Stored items
+ + +

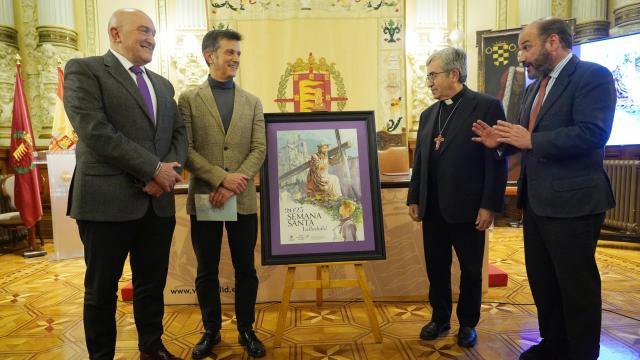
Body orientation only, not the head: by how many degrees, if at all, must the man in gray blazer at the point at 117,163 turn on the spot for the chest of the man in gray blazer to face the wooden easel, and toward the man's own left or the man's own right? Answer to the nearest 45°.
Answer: approximately 45° to the man's own left

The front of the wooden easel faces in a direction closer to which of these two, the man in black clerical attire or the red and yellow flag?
the man in black clerical attire

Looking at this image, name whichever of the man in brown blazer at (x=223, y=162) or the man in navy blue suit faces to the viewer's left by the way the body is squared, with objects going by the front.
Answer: the man in navy blue suit

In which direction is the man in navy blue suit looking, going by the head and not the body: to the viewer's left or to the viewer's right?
to the viewer's left
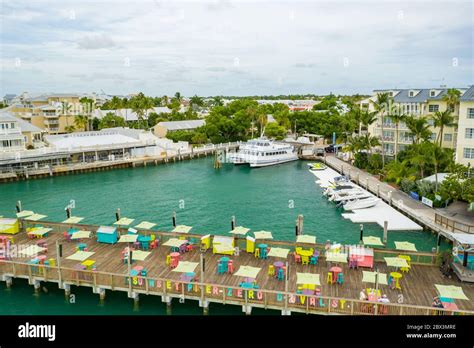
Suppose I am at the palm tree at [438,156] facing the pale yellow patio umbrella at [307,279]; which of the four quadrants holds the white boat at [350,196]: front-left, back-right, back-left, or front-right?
front-right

+ + +

** WHAT IS BEING ASKED **
Print once more, exactly, the lines from the one with "The front of" through the last line of the data, both ends included, without any pictures.

** TASK SOLUTION **
The front of the wooden easel faces in a direction closer to which of these two, the man in black clerical attire or the red and yellow flag?
the man in black clerical attire

Looking at this image, name whichever of the man in brown blazer at (x=223, y=162) or the man in navy blue suit faces to the viewer's left by the way the body is squared, with objects going by the front.
Answer: the man in navy blue suit

In which direction is the man in navy blue suit looking, going by the head and not the body: to the viewer's left or to the viewer's right?
to the viewer's left
Suppose I am at the palm tree at [438,156] facing the pale yellow patio umbrella at [307,279]; which of the four quadrants holds the white boat at [350,196]: front-left, back-right, back-left, or front-right?
front-right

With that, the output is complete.